L’idea di acquistare un nuovo elettrodomestico spaventa sempre. I prezzi di vendita sono alti, ma non è questo ciò che dovrebbe preoccuparvi di più. Infatti, a livello economico, quando si compra un elettrodomestico bisogna controllare costo di utilizzo, ossia quanto, in termini di energia, vi faranno spendere di più perchè consumano di più.

Elettrodomestici “energivori”: quali consumano di più?

Secondo delle indagini di mercato gli italiani sono convinti che a pesare maggiormente sulle spese di economia domestica siano, in ordine:

  • forno
  • lavatrice
  • frigorifero
  • lavastoviglie
  • ferro da stiro

In realtà, secondo uno studio svolto da SOS Tariffe, non è così. Ad eccezione del frigorifero che rimane sempre acceso, tutti gli altri di norma vengono utilizzati una volta al giorno. A fine mese quindi non hanno un peso così gravoso sulla bolletta. Quindi quali sono gli elettrodomestici che consumano di più e che fanno lievitare le bollette dell’energia.

Come abbiamo già ribadito gli elettrodomestici che, solitamente, si pensa che pesino maggiormente sulla bolletta, in realtà non consumano così tanto. Andando quindi ad analizzare costi e consumi vediamo quali elettrodomestici sono da considerarsi più “cari”.

  • Condizionatore: questo è uno degli elettrodomestici che incide maggiormente sulla vostra spesa. Il dispendio di energia, magari dopo un’estate molto calda, è elevato e i prezzi lievitano.
  • Luce per l’illuminazione: quante volte ci sarà capitato di uscire da una stanza e dimenticarci la luce accesa? O peggio, andare via una serata intera dimenticandosi la luce di una stanza? Questo e l’utilizzo di lampadine non a basso consumo porta ad un aumento dei costi in bolletta.
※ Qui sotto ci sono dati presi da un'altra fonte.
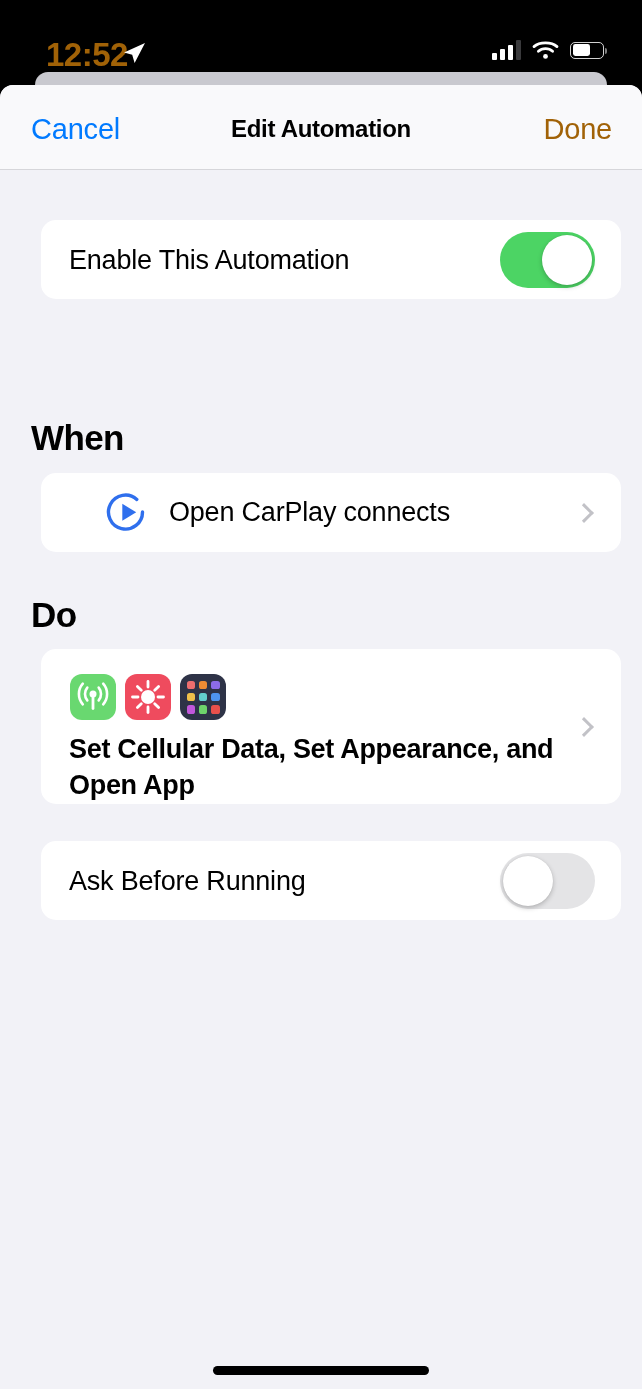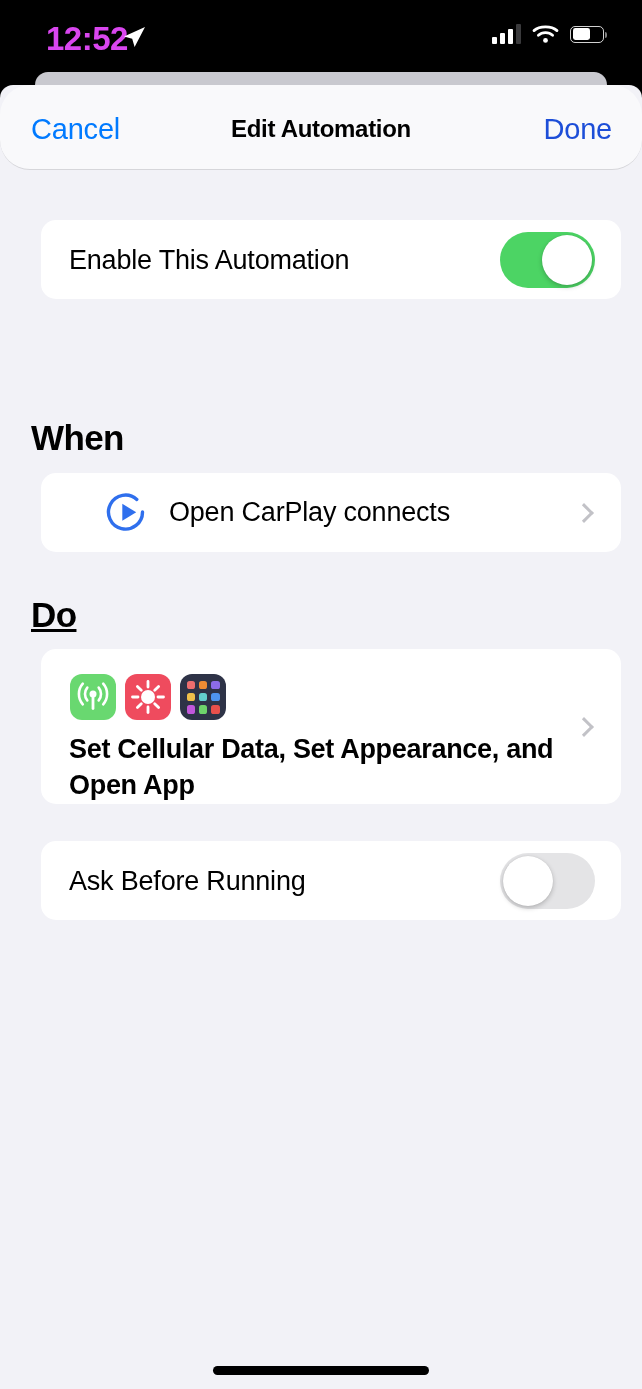"12:52" #status-bar { color: #d946ef -> #a16207; top: 0 -> 16px }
Come ridurre le spese in bolletta per gli elettrodomestici

Il modo migliore quindi per evitare di avere queste bollette alle stelle è quello di scegliere degli elettrodomestici ad alta efficienza energetica, ossia dalla classe A alle classi A+++. Così facendo si può ottenere anche un risparmio del 40%. A questo vanno aggiunte le regole base per il risparmi energetico: usare gli elettrodomestici ad alto consumo di notte o nei weekend, usarli solo quando servono, spegnere la luce quando si esce da una stanza. Inoltre anche la manutenzione gioca un ruolo importante. Se, infatti, gli elettrodomestici vengono trattati nel modo giusto e “curati” si deterioreranno con meno facilità e, di conseguenza, avranno anche una durata maggiore nel tempo evitandovi di doverli cambiare dopo pochi anni dall’acquisto.